They landed — not as gently as Eliza would have liked. Her rescued pursuer seemed to be in a daze, but he was breathing. Considering her work finished, Eliza grappled back up to the rafters, and clambered up through the hole in the unfinished roof.

—————

Already on the verge of panicking from both the high place he was standing and Jack’s lack of movement, the report of Parr's gun startled Mac badly. So badly that his feet slipped, and suddenly he was falling.

Mac felt his brain shut off as panic consumed him completely. His senses were still working however, and afterward, all the images and feelings came back to him.

He couldn’t close his eyes, or breathe properly. He saw grey concrete and rusty red rafters. He heard a strange, pressurised hissing and a clang — though how he heard anything over the ringing in his ears was beyond him. He felt himself caught by a strong pair of arms, and felt his descent slowed. The air was knocked out of him when he hit the concrete, but before it was, he could smell gunpowder and a floral shampoo.

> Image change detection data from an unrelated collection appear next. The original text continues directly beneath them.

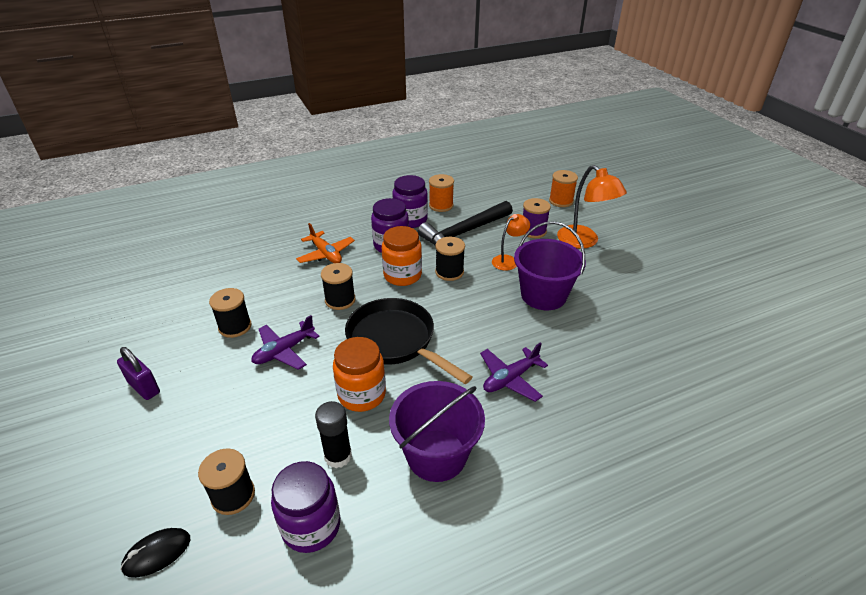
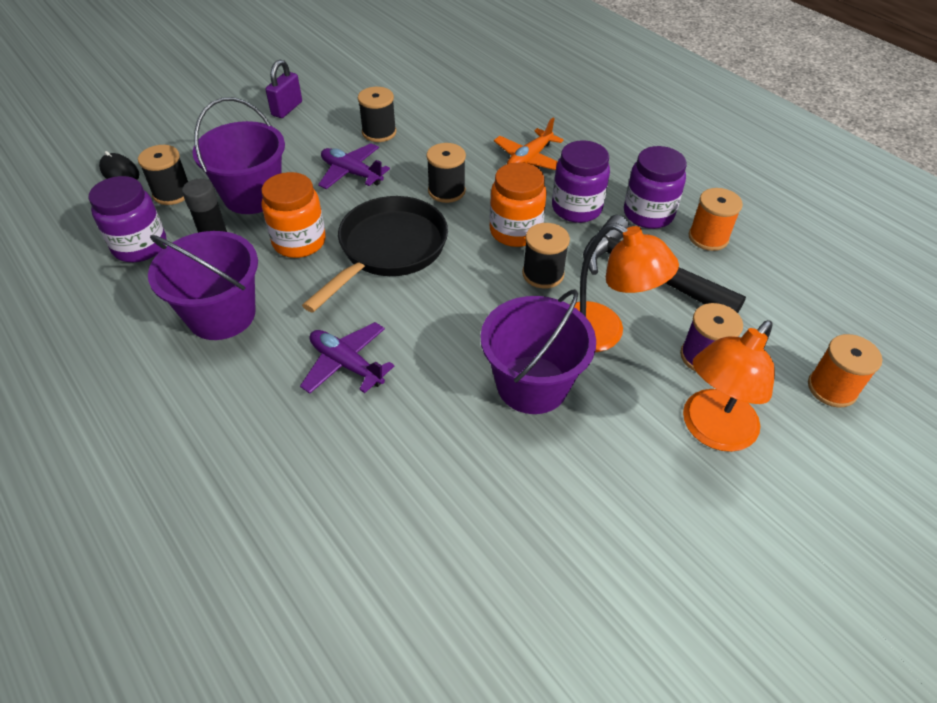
camera: 75 degrees right, 10 degrees up
(277, 424) = (252, 196): none -> purple bucket
(508, 260) = (602, 334): orange lamp -> orange lamp, size x1.65

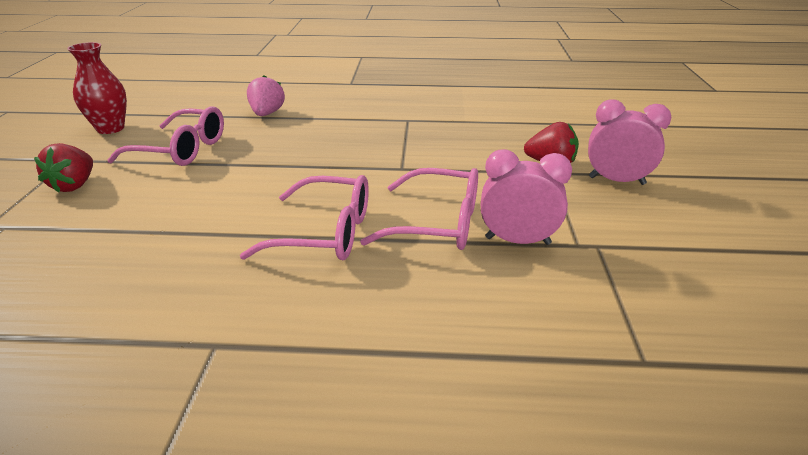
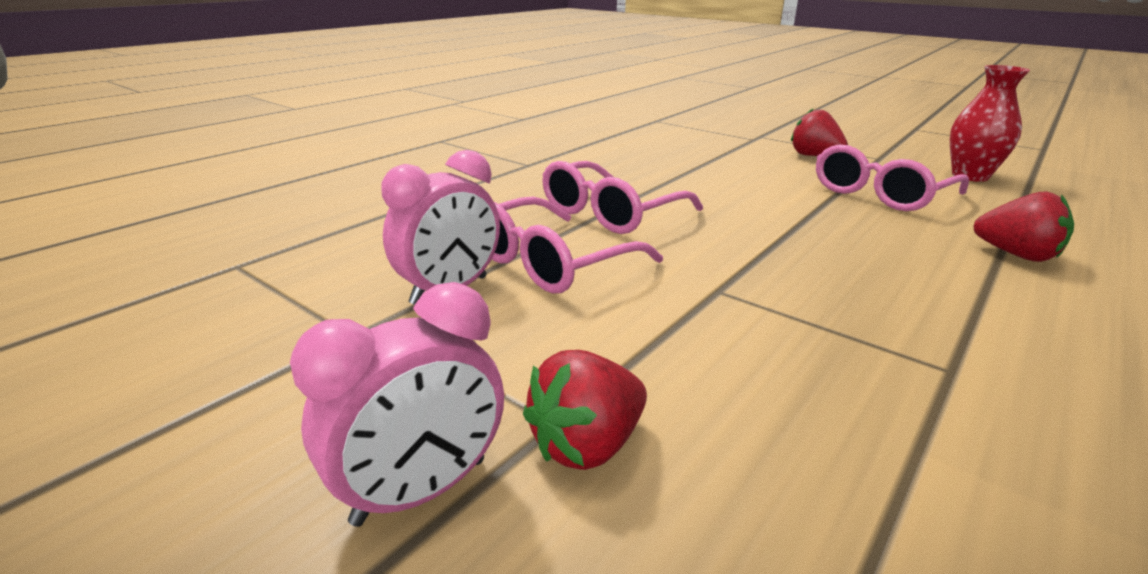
camera: 125 degrees right, 5 degrees down
(267, 114) = (1016, 255): pink strawberry -> red strawberry

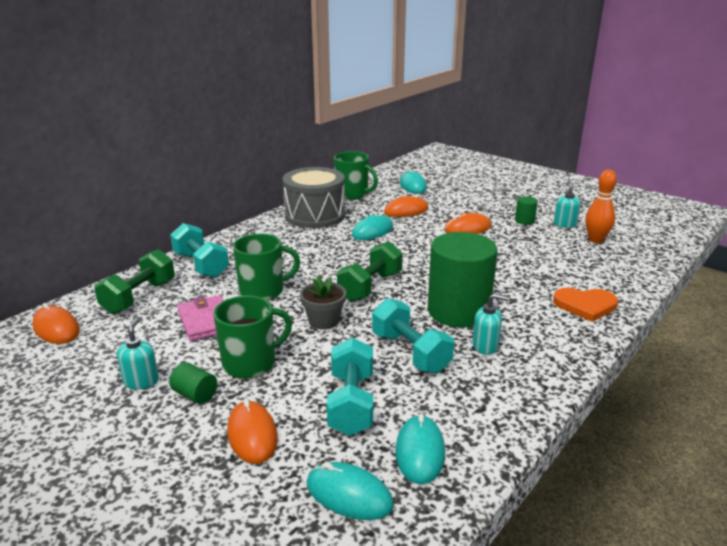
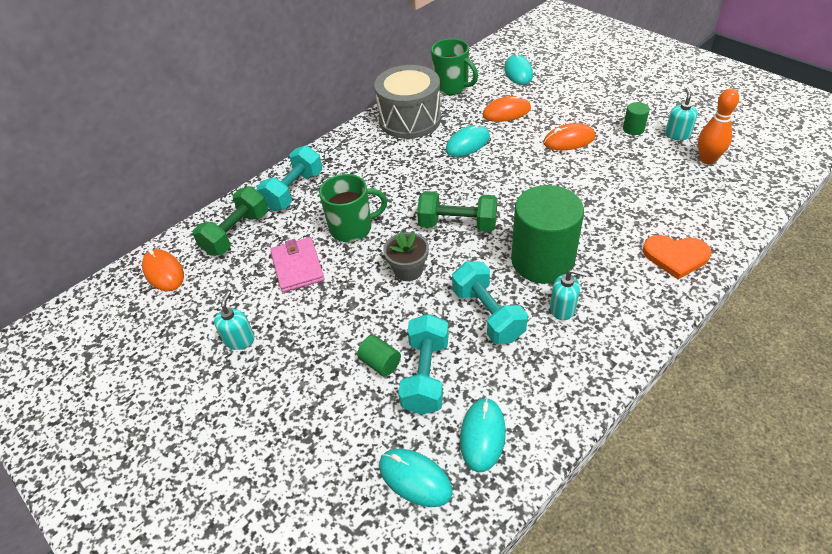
camera: 10 degrees right, 20 degrees up
(195, 395) = (286, 358): green cylinder -> green cylinder (380, 363)
(201, 265) = (294, 191): turquoise dumbbell -> turquoise dumbbell turned 60 degrees clockwise
(251, 363) = (337, 322): green mug -> none
(252, 435) = (335, 407): orange mouse -> none
(370, 287) = (457, 224): green dumbbell -> green dumbbell turned 60 degrees clockwise

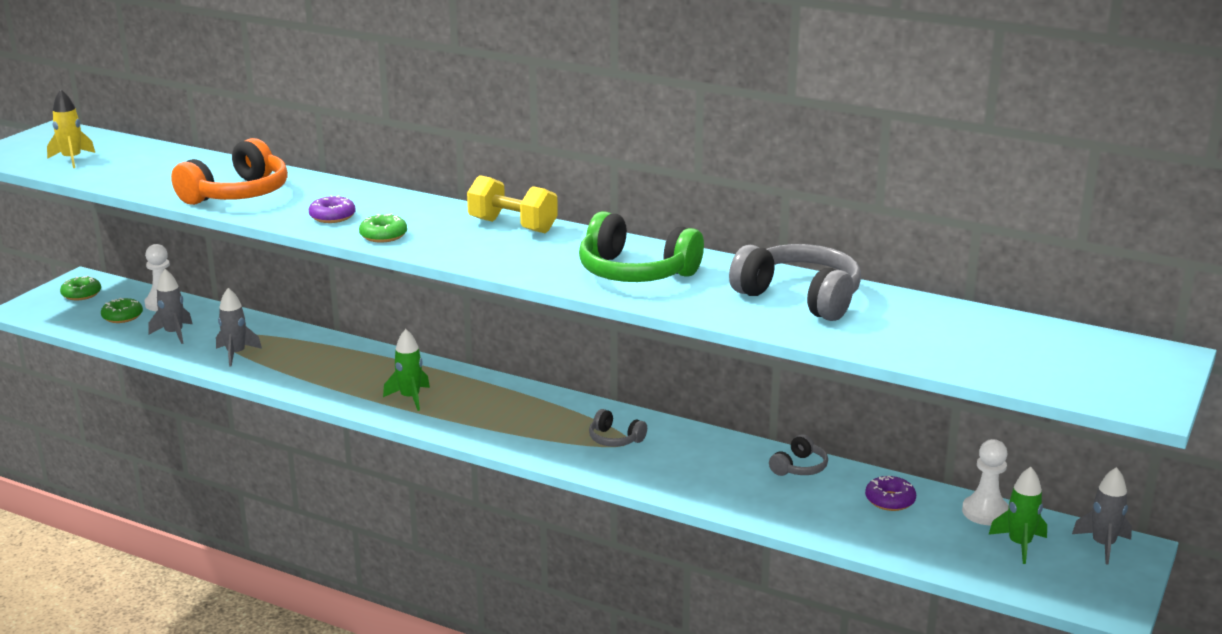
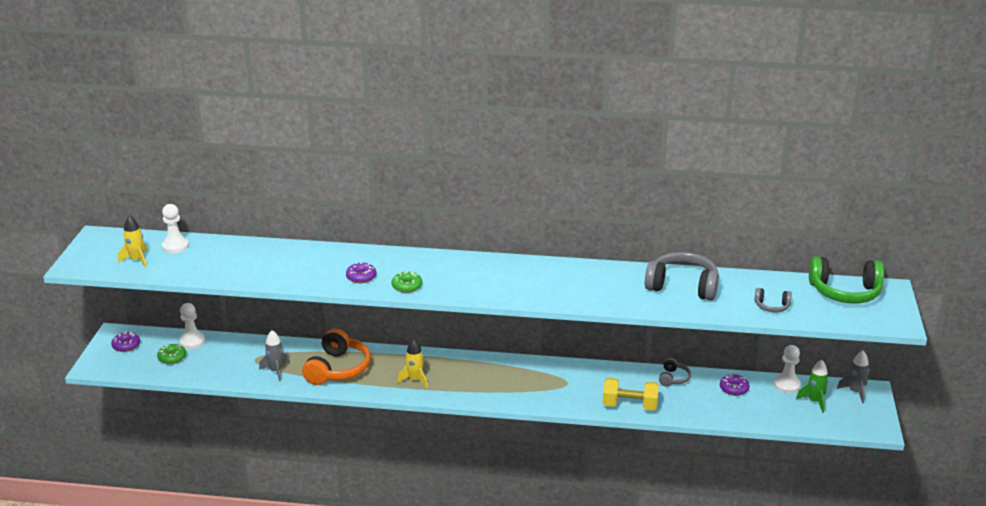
camera: 20 degrees left, 5 degrees up
(81, 294) = (126, 345): green donut -> purple donut
(134, 152) = (175, 246): none -> white pawn
(174, 334) = (220, 364): grey rocket -> none
(237, 194) = (282, 270): orange headphones -> orange headphones (337, 369)
(410, 398) = (415, 380): green rocket -> yellow rocket
(513, 226) = (479, 263): yellow dumbbell -> yellow dumbbell (629, 406)
(615, 439) = (558, 382): grey headphones -> grey headphones (772, 306)
(635, 272) = (579, 286): green headphones -> green headphones (845, 292)

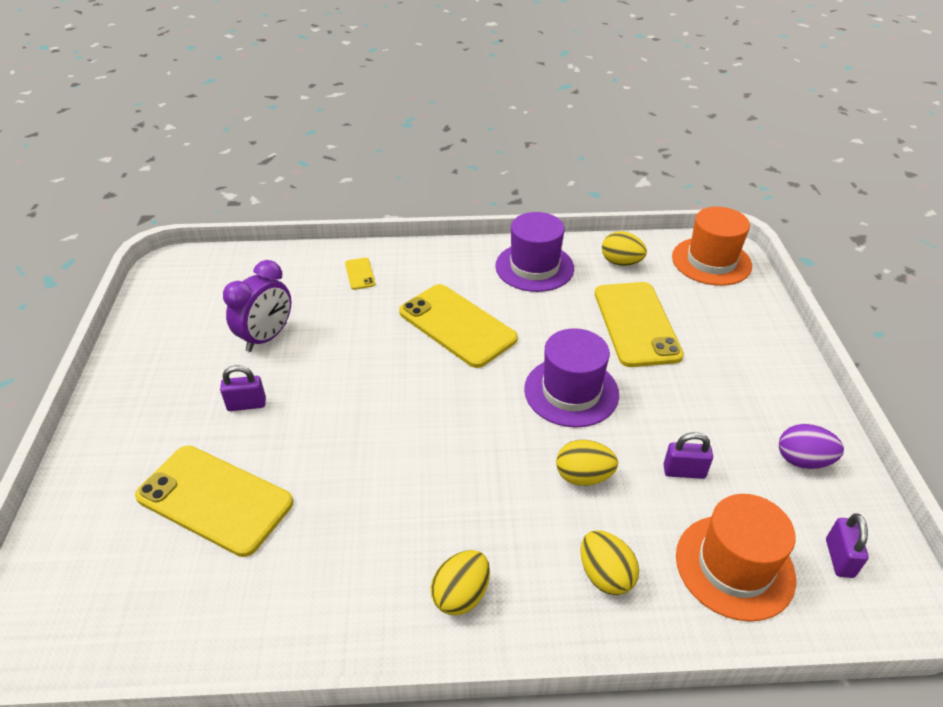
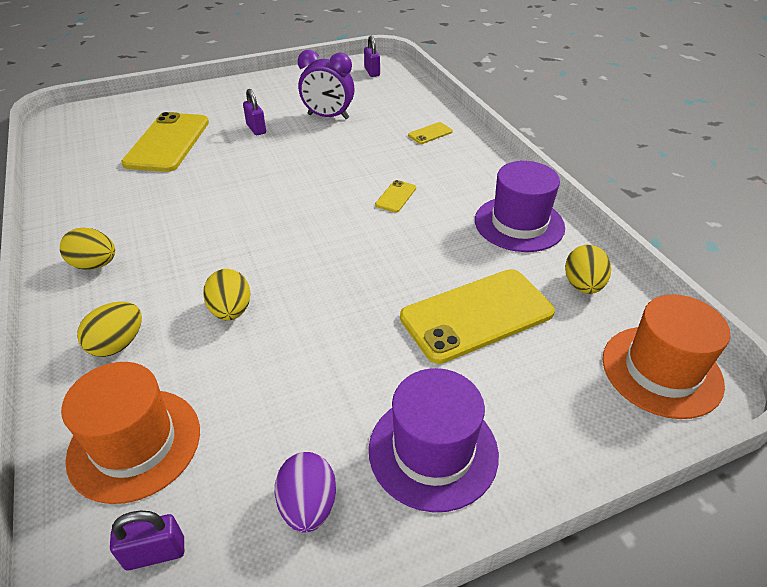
camera: 70 degrees right, 0 degrees up
(457, 325) = (396, 196): yellow phone -> yellow phone, size x0.42
(571, 391) = (341, 283): purple hat -> purple hat (433, 451)
(684, 471) = (257, 386): purple padlock -> purple padlock (372, 72)

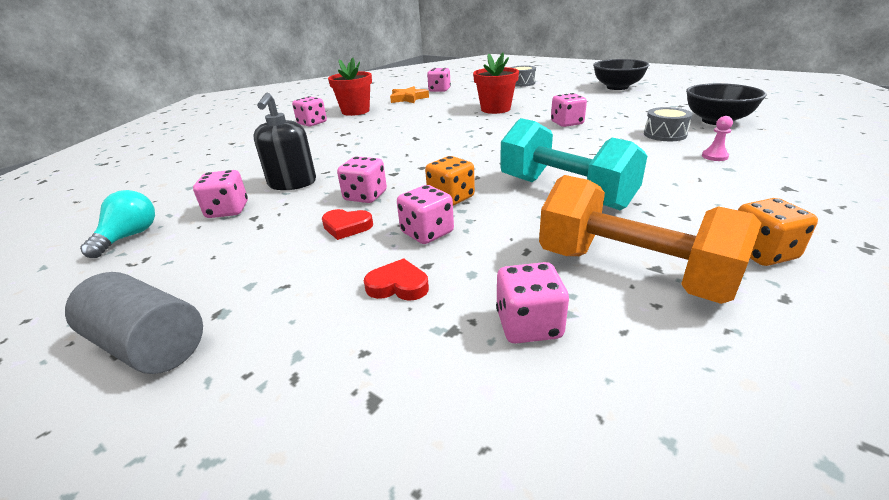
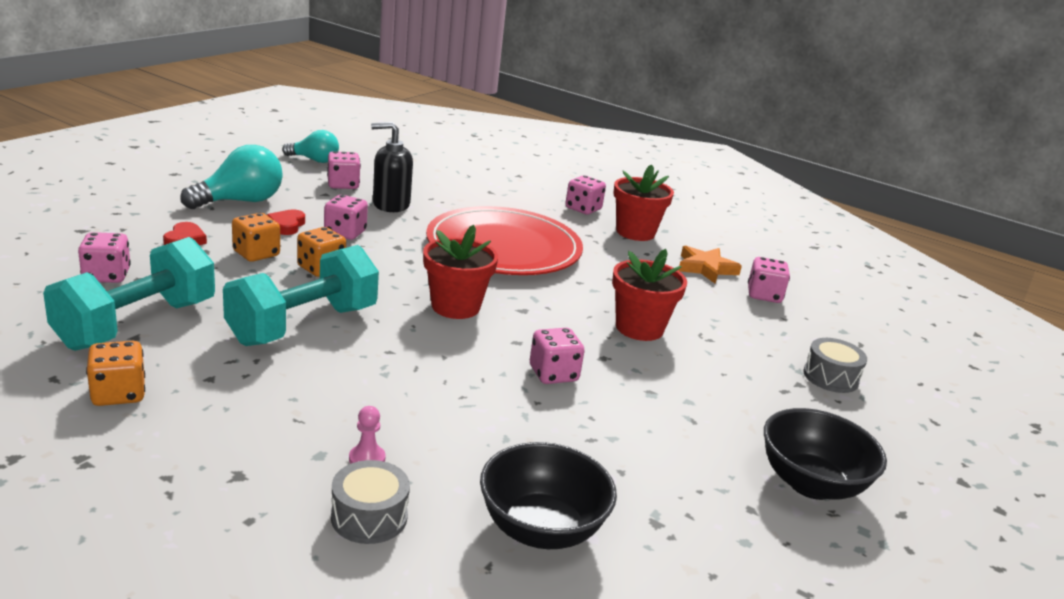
camera: 80 degrees right, 5 degrees down
(149, 345) = (173, 179): grey cylinder -> none
(266, 267) = (240, 201): none -> turquoise light bulb
(387, 141) = (504, 247): none -> red plate
(427, 233) = (256, 254): pink dice -> orange dice
(496, 148) = (455, 307): none -> red flower pot
(631, 272) = (137, 324): orange dumbbell -> turquoise dumbbell
(665, 134) = (477, 447): grey drum -> grey drum (369, 517)

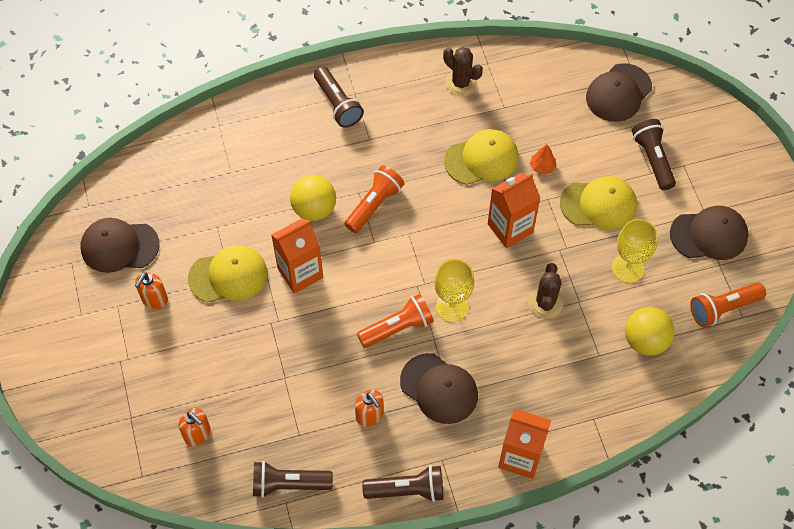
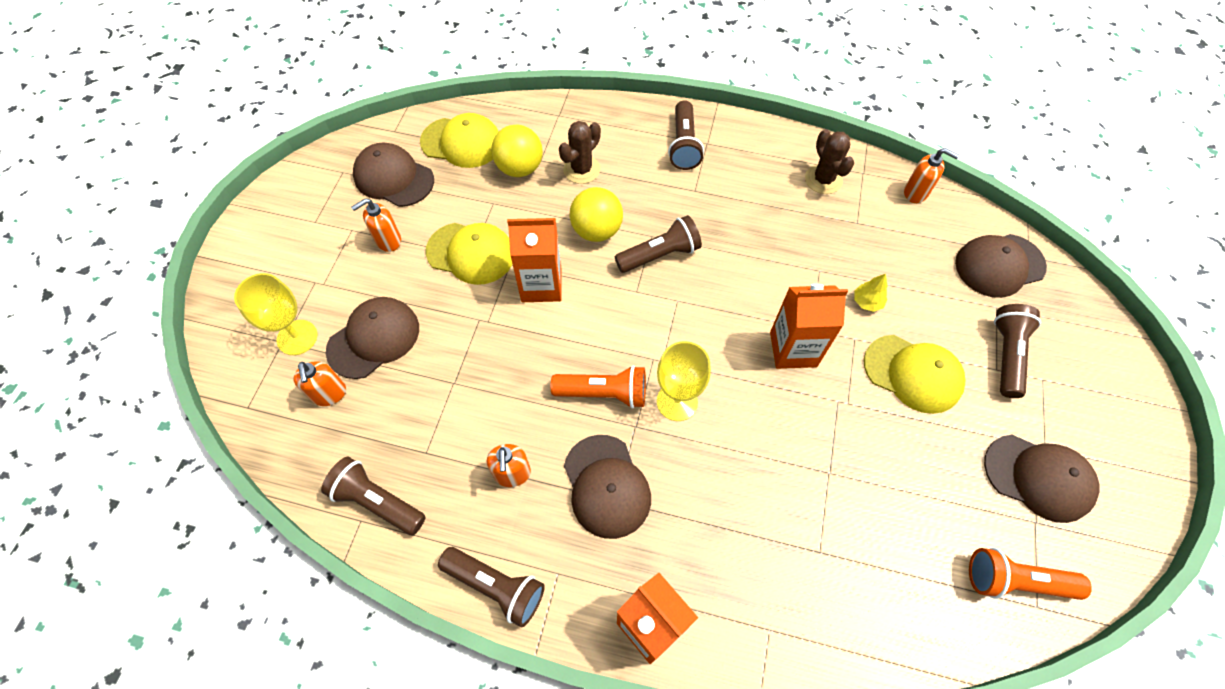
camera: 30 degrees right, 0 degrees up
(201, 378) = (374, 339): none -> brown cap
(374, 205) = (659, 255): orange flashlight -> brown flashlight
(481, 159) = (802, 263): yellow cap -> yellow cap (461, 142)
(534, 62) = (916, 193): none -> orange soap dispenser
(542, 167) = (867, 302): orange tree -> yellow tree
(545, 303) = (787, 453): brown cactus -> brown cactus (581, 169)
(628, 268) = (911, 464): yellow goblet -> yellow goblet (297, 337)
(645, 340) = (889, 566): yellow ball -> yellow ball (520, 168)

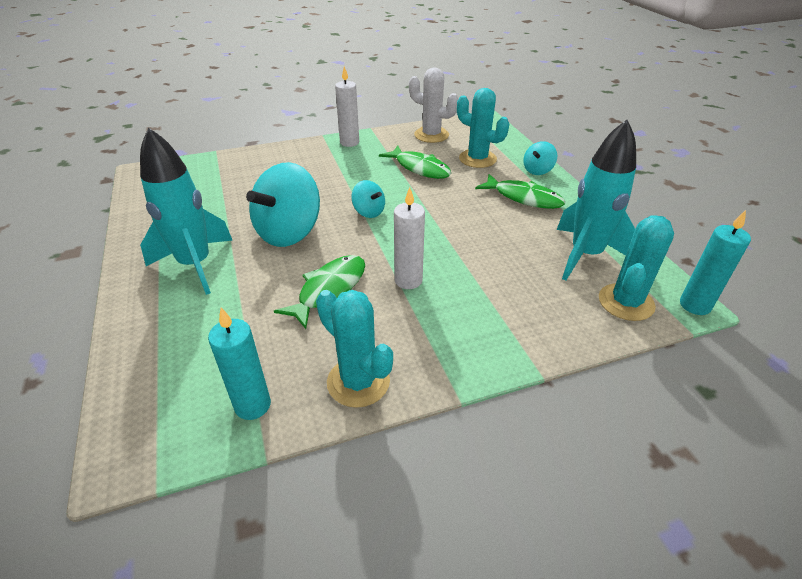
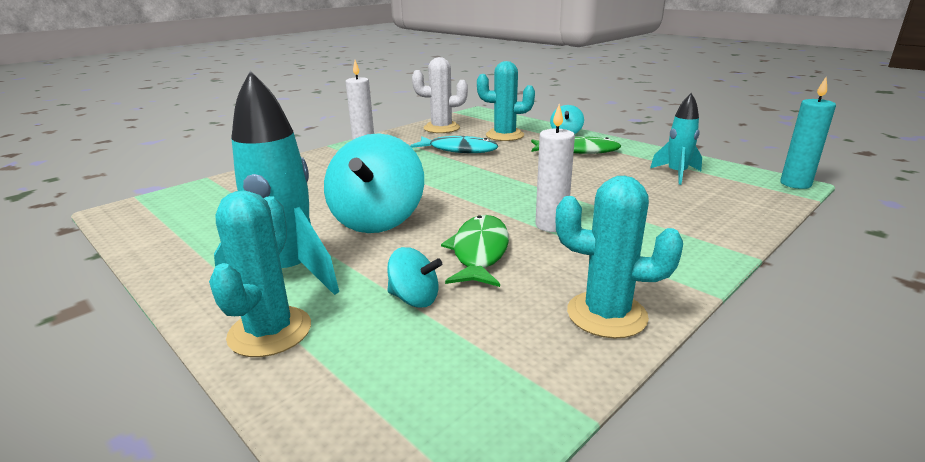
camera: 25 degrees left, 15 degrees down
(252, 405) = (517, 375): turquoise candle -> none
(369, 212) = (447, 187): turquoise spinning top -> turquoise spinning top (414, 299)
(420, 168) = (459, 150): green fish -> turquoise fish
(585, 255) = (676, 174): turquoise rocket -> turquoise rocket, size x0.58
(626, 302) = (747, 194): turquoise cactus -> turquoise cactus (270, 331)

He saw Parr get up, felt cool fingers on the side of his face for a moment, and saw her zip upward. He watched as she vanished into the twilight.

Mac tasted blood in his mouth, and that began to bring him back to himself. He rolled onto his side and spat it onto the floor. He must’ve bitten his tongue. The cool ground beneath him also helped to ground him, and he slowed his breathing. And it was at that moment, he heard soft stirrings and very loud curses.

Jack.

Mac needed to shake himself out of the remnants of the panic attack and go to Jack. His brain still wasn’t fully processing what happened — it was all a blur of sensation and images. But Jack, he remembered, had been hurt. Jack needed him. And that was the push Mac needed to stagger to his feet.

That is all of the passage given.